Café inicia semana com baixas: Incerteza de consumo na pandemia pressiona preços

A semana começou com quedas técnicas para os principais contratos na Bolsa de Nova York (ICE Future US). Segundo análise do site internacional Barchart, mais uma vez o pregão foi pressionado pela pandemia do Coronavírus, que pode voltar a gerar impactos sobre a demanda de café. "O café arábica está sob pressão, devido à preocupação de que as novas medidas de restrição impostas em algumas das maiores cidades da Europa reduzirão o consumo e a demanda de café", destacou a análise.
Dezembro/20 registrou queda de 120 pontos, valendo 106,05 cents/lbp, março/21 teve baixa de 105 pontos, negociado por 108,95 cents/lbp, maio/21 teve queda de 90 pontos, negociado por 110,50 cents/lbp e julho/21 encerrou com baixa de 85 pontos e negociado por 111,85 cents/lbp.
Aqui no Brasil, o mercado segue acompanhando as condições das lavouras em Minas Gerais. Segundo as previsões do Instituto Nacional de Meteorologia (Inmet), o retorno efetivo da estação chuvosa no Sudeste brasileiro deve levar alívio ao produtor de café.

(Entradas de dados coletadas)
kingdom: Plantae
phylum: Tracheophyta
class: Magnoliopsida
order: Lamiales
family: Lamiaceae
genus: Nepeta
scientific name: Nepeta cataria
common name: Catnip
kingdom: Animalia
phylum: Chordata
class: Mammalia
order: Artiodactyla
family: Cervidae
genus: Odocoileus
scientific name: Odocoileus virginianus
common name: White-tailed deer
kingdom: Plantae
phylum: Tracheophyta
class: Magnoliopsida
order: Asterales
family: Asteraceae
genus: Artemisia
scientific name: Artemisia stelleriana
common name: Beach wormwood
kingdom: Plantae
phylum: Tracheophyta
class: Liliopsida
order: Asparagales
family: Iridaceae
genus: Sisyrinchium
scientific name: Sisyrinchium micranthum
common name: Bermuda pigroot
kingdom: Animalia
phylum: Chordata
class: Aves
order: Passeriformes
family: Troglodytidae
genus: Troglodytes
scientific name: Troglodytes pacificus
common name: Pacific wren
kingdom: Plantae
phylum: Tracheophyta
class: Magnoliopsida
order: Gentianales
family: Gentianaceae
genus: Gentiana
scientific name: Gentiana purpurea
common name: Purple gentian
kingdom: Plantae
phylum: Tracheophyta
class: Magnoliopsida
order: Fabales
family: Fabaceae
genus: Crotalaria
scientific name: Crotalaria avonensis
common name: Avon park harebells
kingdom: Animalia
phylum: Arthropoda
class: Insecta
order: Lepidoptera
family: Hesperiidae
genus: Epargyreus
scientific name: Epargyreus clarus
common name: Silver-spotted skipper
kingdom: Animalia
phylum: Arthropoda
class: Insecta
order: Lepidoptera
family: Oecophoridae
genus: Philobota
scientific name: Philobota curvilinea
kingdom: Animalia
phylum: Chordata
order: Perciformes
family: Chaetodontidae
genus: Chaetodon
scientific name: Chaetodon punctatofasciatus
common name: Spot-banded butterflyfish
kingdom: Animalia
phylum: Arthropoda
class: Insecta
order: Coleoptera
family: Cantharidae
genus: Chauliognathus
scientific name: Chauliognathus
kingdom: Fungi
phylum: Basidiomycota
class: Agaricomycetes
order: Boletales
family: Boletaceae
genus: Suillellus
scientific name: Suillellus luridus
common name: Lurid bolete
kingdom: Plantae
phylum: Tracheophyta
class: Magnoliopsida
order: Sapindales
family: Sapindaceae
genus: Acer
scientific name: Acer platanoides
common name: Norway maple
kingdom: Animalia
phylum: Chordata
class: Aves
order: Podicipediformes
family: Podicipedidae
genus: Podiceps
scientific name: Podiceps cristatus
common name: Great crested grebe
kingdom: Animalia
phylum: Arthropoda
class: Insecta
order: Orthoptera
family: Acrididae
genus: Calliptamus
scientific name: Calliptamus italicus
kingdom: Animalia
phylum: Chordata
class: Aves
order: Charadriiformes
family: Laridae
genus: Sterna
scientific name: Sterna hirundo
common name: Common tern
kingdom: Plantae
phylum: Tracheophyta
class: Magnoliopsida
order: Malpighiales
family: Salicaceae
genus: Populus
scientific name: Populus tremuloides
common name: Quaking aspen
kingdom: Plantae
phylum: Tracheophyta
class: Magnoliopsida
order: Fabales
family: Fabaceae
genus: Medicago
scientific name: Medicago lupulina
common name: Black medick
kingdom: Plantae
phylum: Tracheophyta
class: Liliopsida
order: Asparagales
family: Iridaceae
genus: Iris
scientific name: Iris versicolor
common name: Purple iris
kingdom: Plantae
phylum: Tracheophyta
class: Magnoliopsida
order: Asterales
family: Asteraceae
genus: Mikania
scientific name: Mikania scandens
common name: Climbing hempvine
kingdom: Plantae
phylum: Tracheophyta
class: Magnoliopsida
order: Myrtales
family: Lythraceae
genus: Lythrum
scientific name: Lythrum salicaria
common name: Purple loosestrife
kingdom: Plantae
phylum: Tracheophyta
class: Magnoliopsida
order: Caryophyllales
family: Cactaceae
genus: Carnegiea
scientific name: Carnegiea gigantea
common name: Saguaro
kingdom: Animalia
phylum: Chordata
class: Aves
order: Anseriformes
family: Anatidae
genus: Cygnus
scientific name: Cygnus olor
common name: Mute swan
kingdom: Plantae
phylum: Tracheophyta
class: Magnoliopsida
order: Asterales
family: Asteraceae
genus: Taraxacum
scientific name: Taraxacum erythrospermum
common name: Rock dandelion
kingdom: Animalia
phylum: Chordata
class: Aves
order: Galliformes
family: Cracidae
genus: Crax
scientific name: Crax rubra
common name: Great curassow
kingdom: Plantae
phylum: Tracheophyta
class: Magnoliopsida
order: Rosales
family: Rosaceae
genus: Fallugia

_APLIQUE A LEITURA_.
1. De acordo com o texto sobre o mercado de café, qual foi a cotação de fechamento do contrato março/21?
2. Prossiga com o texto sobre o mercado de café a partir de onde ele termina.
Os registros são um material à parte, sem relação com o texto.

_RESPOSTAS POR TAREFA_.
1. 108,95 cents/lbp.

2.
O maior produtor e exportador de café do mundo já começa a próxima safra com grande potencial de perda, consequência dos baixos volumes de chuvas registrados em Minas Gerais desde março. Especialistas já dão como certa as baixas para a safra 21, apesar de ainda não ser possível quantificar o tamanho do impacto. É importante ressaltar que o próximo ano é naturalmente de ciclo baixo para a produção brasileira.
No Brasil, o mercado físico acompanhou o exterior e encerrou o dia com desvalorização nas principais praças produtoras do país.
O tipo 6 bebida dura bica corrida teve queda de 0,71% em Guaxupé/MG, valendo R$ 558,00. Poços de Caldas/MG registrou baixa de 1,35%, negociado por R$ 511,00, Patrocínio/MG teve queda de 0,93%, negociado por R$ 535,00, Campos Gerais/MG teve baixa de 0,91%, valendo R$ 543,00 e Franca/SP encerrou com desvalorização de 1,82%, estabelecendo os preços por R$ 540,00.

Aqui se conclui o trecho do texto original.